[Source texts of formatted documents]
● ● ● ●

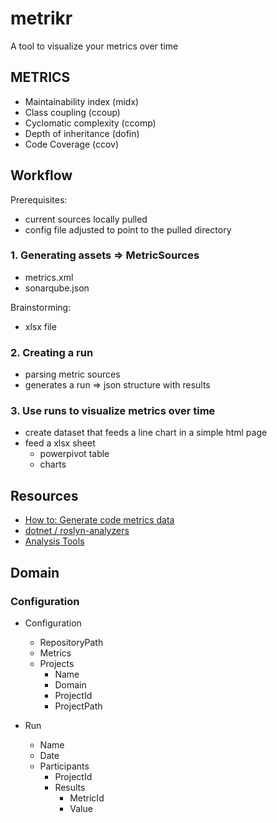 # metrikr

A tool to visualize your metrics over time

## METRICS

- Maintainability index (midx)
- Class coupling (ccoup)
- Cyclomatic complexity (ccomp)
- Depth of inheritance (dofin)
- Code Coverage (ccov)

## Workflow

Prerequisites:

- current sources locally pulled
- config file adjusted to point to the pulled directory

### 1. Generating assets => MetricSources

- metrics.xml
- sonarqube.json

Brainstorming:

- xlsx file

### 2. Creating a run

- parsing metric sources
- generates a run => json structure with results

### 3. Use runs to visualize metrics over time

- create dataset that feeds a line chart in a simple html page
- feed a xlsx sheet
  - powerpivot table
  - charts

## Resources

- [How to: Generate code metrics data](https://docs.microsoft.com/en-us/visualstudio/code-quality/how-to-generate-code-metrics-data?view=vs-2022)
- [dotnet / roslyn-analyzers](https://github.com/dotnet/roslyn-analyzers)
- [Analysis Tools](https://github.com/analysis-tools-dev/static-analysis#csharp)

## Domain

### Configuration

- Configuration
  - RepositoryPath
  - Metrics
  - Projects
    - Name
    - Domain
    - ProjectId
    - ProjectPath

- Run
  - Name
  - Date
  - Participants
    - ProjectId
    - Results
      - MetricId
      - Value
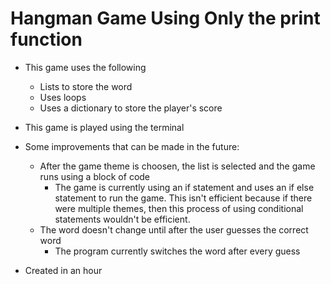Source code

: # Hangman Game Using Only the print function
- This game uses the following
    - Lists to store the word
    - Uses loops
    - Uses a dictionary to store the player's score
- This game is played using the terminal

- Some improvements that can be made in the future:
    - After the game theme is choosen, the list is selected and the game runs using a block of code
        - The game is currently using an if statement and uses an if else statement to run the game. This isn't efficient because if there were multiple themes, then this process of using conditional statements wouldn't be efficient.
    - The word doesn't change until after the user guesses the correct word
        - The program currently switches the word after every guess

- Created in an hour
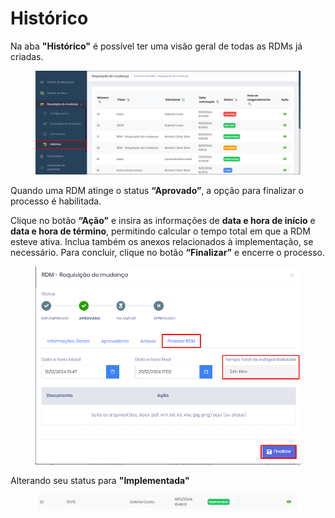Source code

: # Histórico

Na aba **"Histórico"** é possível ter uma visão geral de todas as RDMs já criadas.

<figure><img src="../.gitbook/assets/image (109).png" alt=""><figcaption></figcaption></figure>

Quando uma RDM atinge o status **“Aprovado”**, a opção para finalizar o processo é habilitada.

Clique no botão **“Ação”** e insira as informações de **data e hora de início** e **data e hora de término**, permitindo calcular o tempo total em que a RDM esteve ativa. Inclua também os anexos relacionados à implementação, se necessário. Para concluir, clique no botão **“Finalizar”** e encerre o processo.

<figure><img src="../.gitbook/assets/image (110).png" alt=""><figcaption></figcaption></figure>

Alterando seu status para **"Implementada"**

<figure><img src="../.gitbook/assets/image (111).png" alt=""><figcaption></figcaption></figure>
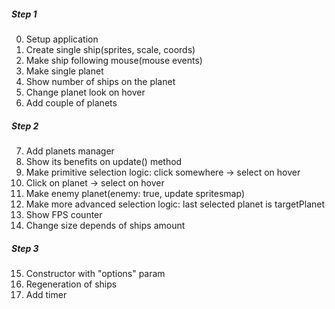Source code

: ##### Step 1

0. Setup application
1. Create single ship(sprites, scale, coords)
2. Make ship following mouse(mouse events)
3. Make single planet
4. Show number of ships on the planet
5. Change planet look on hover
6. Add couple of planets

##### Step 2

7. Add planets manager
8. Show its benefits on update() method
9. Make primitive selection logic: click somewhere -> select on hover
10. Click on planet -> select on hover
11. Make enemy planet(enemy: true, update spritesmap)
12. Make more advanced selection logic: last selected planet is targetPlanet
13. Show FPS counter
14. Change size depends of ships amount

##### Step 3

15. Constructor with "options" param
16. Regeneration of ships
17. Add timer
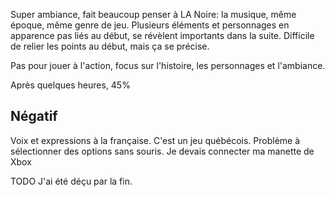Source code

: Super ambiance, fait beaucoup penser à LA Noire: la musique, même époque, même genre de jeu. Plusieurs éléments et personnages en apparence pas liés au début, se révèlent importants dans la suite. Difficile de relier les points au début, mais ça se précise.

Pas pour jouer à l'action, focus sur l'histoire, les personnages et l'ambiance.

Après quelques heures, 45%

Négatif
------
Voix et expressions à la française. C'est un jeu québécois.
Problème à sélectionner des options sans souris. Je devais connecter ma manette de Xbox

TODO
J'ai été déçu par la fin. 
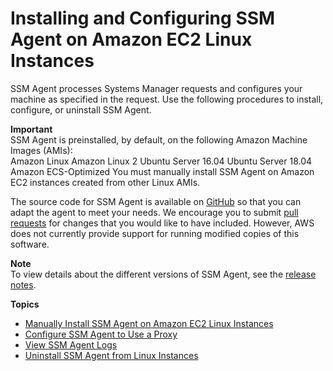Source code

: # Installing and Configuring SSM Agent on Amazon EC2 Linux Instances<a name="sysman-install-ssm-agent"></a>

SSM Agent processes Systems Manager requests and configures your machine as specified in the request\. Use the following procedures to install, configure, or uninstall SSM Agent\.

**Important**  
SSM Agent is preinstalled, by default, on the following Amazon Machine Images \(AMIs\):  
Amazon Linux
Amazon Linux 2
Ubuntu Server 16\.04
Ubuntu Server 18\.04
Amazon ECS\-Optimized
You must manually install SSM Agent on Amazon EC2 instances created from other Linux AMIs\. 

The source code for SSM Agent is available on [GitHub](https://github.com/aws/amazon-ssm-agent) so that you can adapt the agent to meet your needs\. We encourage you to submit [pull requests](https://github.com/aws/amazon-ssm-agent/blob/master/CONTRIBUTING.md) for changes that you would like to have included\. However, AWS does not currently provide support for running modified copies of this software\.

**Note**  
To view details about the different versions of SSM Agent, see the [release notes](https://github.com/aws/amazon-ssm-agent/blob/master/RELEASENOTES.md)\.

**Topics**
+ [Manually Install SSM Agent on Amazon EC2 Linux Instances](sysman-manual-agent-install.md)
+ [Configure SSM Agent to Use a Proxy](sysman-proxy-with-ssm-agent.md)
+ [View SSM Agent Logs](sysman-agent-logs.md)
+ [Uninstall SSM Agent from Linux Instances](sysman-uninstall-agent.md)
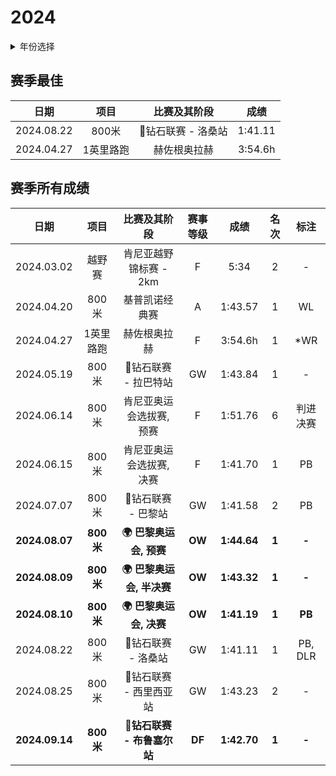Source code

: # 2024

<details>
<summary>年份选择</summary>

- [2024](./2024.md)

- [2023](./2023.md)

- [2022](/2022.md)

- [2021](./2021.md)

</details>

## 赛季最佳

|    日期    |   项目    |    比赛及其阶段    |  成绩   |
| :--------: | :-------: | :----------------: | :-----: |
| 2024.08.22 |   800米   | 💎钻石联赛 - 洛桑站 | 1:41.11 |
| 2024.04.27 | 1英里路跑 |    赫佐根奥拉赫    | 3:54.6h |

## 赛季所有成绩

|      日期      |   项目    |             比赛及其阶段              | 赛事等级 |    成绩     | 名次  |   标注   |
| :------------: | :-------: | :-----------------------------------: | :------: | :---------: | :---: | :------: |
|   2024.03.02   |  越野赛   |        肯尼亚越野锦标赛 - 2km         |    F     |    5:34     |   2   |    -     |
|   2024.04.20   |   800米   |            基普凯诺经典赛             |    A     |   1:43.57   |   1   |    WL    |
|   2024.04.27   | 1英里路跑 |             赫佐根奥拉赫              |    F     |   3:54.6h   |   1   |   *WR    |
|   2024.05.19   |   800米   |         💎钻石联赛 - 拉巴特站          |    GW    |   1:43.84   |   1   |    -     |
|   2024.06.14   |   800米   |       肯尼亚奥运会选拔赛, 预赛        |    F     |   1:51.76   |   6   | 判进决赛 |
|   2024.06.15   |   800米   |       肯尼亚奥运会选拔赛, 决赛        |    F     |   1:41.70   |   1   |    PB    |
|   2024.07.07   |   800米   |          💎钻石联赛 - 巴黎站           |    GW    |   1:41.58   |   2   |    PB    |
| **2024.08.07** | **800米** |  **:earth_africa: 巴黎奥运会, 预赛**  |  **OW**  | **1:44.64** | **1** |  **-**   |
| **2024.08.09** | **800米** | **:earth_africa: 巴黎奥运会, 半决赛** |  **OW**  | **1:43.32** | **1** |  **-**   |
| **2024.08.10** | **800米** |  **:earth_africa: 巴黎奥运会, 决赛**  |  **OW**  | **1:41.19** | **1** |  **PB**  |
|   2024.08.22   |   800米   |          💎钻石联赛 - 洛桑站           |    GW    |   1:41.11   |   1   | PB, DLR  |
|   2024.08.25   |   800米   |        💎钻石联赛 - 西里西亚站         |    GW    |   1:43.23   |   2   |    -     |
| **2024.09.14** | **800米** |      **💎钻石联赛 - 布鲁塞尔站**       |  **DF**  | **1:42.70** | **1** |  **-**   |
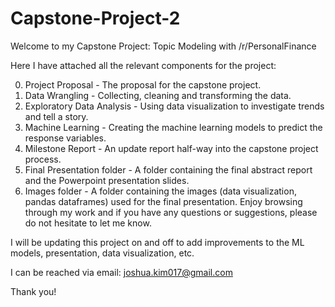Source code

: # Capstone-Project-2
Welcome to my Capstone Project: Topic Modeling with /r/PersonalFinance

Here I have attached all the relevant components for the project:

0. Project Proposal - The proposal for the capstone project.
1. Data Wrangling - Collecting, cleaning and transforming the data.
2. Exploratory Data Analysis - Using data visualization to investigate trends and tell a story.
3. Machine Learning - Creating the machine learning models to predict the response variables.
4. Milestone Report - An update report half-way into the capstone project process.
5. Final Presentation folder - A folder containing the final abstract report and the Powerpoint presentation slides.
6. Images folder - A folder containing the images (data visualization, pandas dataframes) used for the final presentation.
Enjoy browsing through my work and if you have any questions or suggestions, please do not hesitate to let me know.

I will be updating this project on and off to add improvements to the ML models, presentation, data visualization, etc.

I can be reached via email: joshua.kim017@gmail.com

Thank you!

● ● ● ●

- _Task to complete_
Looking at the records above, which lines contain "json"? Copy those lines.

- _Answer box_
- sonarqube.json
- generates a run => json structure with results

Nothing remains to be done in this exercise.